Но выпуск Воронежских СГХМ 1922 г. так и остался единственным их выпуском. Экономический кризис продолжался, и в том же 1922 г. в целях экономии средств было проведено масштабное обследование художественных учебных заведений с целью разделения их на высшие, средние и низшие. При этом только статус высшего учебного заведения давал право на финансирование из центра, а средние и низшие переводились на местный бюджет. По итогам обследования высшие художественные школы остались только в столицах и — ненадолго — в Казани[13]. В Воронеже и остальных региональных центрах история высшего художественного образования на этом была прервана, а высшие художественные мастерские преобразованы в техникумы. После этой реформы вслед за учениками из Воронежа в столицу уезжает и Сергей Романович — он станет одним из педагогов живописного факультета Московского ВХУТЕМАСа.

Георгий Крутиков, эскизы проекта «Летающий город», 1928 г.

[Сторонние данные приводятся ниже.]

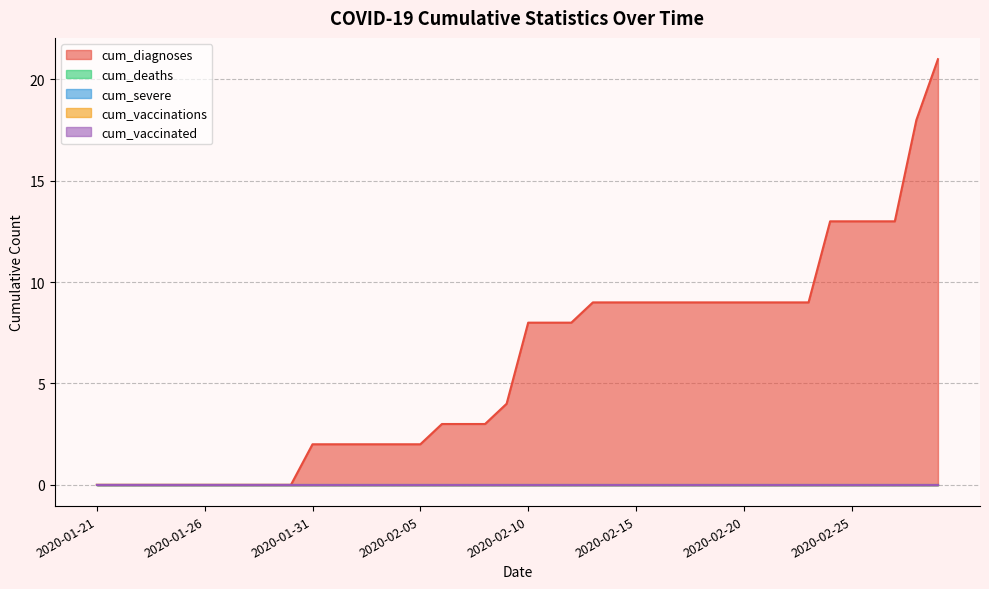

Reading left to right, what are all the values shown in this chart?

cum_diagnoses: 2020-01-21=0	2020-01-22=0	2020-01-23=0	2020-01-24=0	2020-01-25=0	2020-01-26=0	2020-01-27=0	2020-01-28=0	2020-01-29=0	2020-01-30=0	2020-01-31=2	2020-02-01=2	2020-02-02=2	2020-02-03=2	2020-02-04=2	2020-02-05=2	2020-02-06=3	2020-02-07=3	2020-02-08=3	2020-02-09=4	2020-02-10=8	2020-02-11=8	2020-02-12=8	2020-02-13=9	2020-02-14=9	2020-02-15=9	2020-02-16=9	2020-02-17=9	2020-02-18=9	2020-02-19=9	2020-02-20=9	2020-02-21=9	2020-02-22=9	2020-02-23=9	2020-02-24=13	2020-02-25=13	2020-02-26=13	2020-02-27=13	2020-02-28=18	2020-02-29=21
cum_deaths: 2020-01-21=0	2020-01-22=0	2020-01-23=0	2020-01-24=0	2020-01-25=0	2020-01-26=0	2020-01-27=0	2020-01-28=0	2020-01-29=0	2020-01-30=0	2020-01-31=0	2020-02-01=0	2020-02-02=0	2020-02-03=0	2020-02-04=0	2020-02-05=0	2020-02-06=0	2020-02-07=0	2020-02-08=0	2020-02-09=0	2020-02-10=0	2020-02-11=0	2020-02-12=0	2020-02-13=0	2020-02-14=0	2020-02-15=0	2020-02-16=0	2020-02-17=0	2020-02-18=0	2020-02-19=0	2020-02-20=0	2020-02-21=0	2020-02-22=0	2020-02-23=0	2020-02-24=0	2020-02-25=0	2020-02-26=0	2020-02-27=0	2020-02-28=0	2020-02-29=0
cum_severe: 2020-01-21=0	2020-01-22=0	2020-01-23=0	2020-01-24=0	2020-01-25=0	2020-01-26=0	2020-01-27=0	2020-01-28=0	2020-01-29=0	2020-01-30=0	2020-01-31=0	2020-02-01=0	2020-02-02=0	2020-02-03=0	2020-02-04=0	2020-02-05=0	2020-02-06=0	2020-02-07=0	2020-02-08=0	2020-02-09=0	2020-02-10=0	2020-02-11=0	2020-02-12=0	2020-02-13=0	2020-02-14=0	2020-02-15=0	2020-02-16=0	2020-02-17=0	2020-02-18=0	2020-02-19=0	2020-02-20=0	2020-02-21=0	2020-02-22=0	2020-02-23=0	2020-02-24=0	2020-02-25=0	2020-02-26=0	2020-02-27=0	2020-02-28=0	2020-02-29=0
cum_vaccinations: 2020-01-21=0	2020-01-22=0	2020-01-23=0	2020-01-24=0	2020-01-25=0	2020-01-26=0	2020-01-27=0	2020-01-28=0	2020-01-29=0	2020-01-30=0	2020-01-31=0	2020-02-01=0	2020-02-02=0	2020-02-03=0	2020-02-04=0	2020-02-05=0	2020-02-06=0	2020-02-07=0	2020-02-08=0	2020-02-09=0	2020-02-10=0	2020-02-11=0	2020-02-12=0	2020-02-13=0	2020-02-14=0	2020-02-15=0	2020-02-16=0	2020-02-17=0	2020-02-18=0	2020-02-19=0	2020-02-20=0	2020-02-21=0	2020-02-22=0	2020-02-23=0	2020-02-24=0	2020-02-25=0	2020-02-26=0	2020-02-27=0	2020-02-28=0	2020-02-29=0
cum_vaccinated: 2020-01-21=0	2020-01-22=0	2020-01-23=0	2020-01-24=0	2020-01-25=0	2020-01-26=0	2020-01-27=0	2020-01-28=0	2020-01-29=0	2020-01-30=0	2020-01-31=0	2020-02-01=0	2020-02-02=0	2020-02-03=0	2020-02-04=0	2020-02-05=0	2020-02-06=0	2020-02-07=0	2020-02-08=0	2020-02-09=0	2020-02-10=0	2020-02-11=0	2020-02-12=0	2020-02-13=0	2020-02-14=0	2020-02-15=0	2020-02-16=0	2020-02-17=0	2020-02-18=0	2020-02-19=0	2020-02-20=0	2020-02-21=0	2020-02-22=0	2020-02-23=0	2020-02-24=0	2020-02-25=0	2020-02-26=0	2020-02-27=0	2020-02-28=0	2020-02-29=0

Таким образом, благодаря документам и свидетельствам современников мы видим, что творческая биография Георгия Крутикова началась задолго до его поступления во ВХУТЕМАС, с которым обычно связывается его имя как художника. Он приезжает в Москву уже состоявшимся художником с законченным живописным образованием, учеником знаменитых мастеров русского авангарда — Казимира Малевича и Сергея Романовича. Кроме того, к своим двадцати трем годам он уже имел значительный педагогический опыт, несколько лет, одновременно с учебой, выполняя обязанности ассистента С.М. Романовича в его живописной мастерской Воронежских СГХМ. Благодаря своей непродолжительной учебе в столичных Вторых СГХМ в 1919 г. он был лучше других молодых художников Воронежа знаком с новыми направлениями в искусстве — в особенности, с современным французским искусством, великолепно представленным в московских музейных собраниях — и читал о них в мастерских курс лекций. Кроме того, источники показывают нам высокий уровень культурной среды Воронежа, сформировавший в эти годы целый ряд известных впоследствии художников разных специализаций. Именно в Воронежских СГХМ начинается интерес Крутикова к архитектуре, который в результате и привѐл его в мастерскую Николая Ладовского, где в эти годы формировались основы архитектурной педагогики авангарда. Именно в этой мастерской в июне 1928 г. он защитит свой дипломный проект «Летающего города», ставший сенсацией в архитектурном мире столицы и поставивший имя Крутикова в ряд ключевых фигур советского архитектурного авангарда.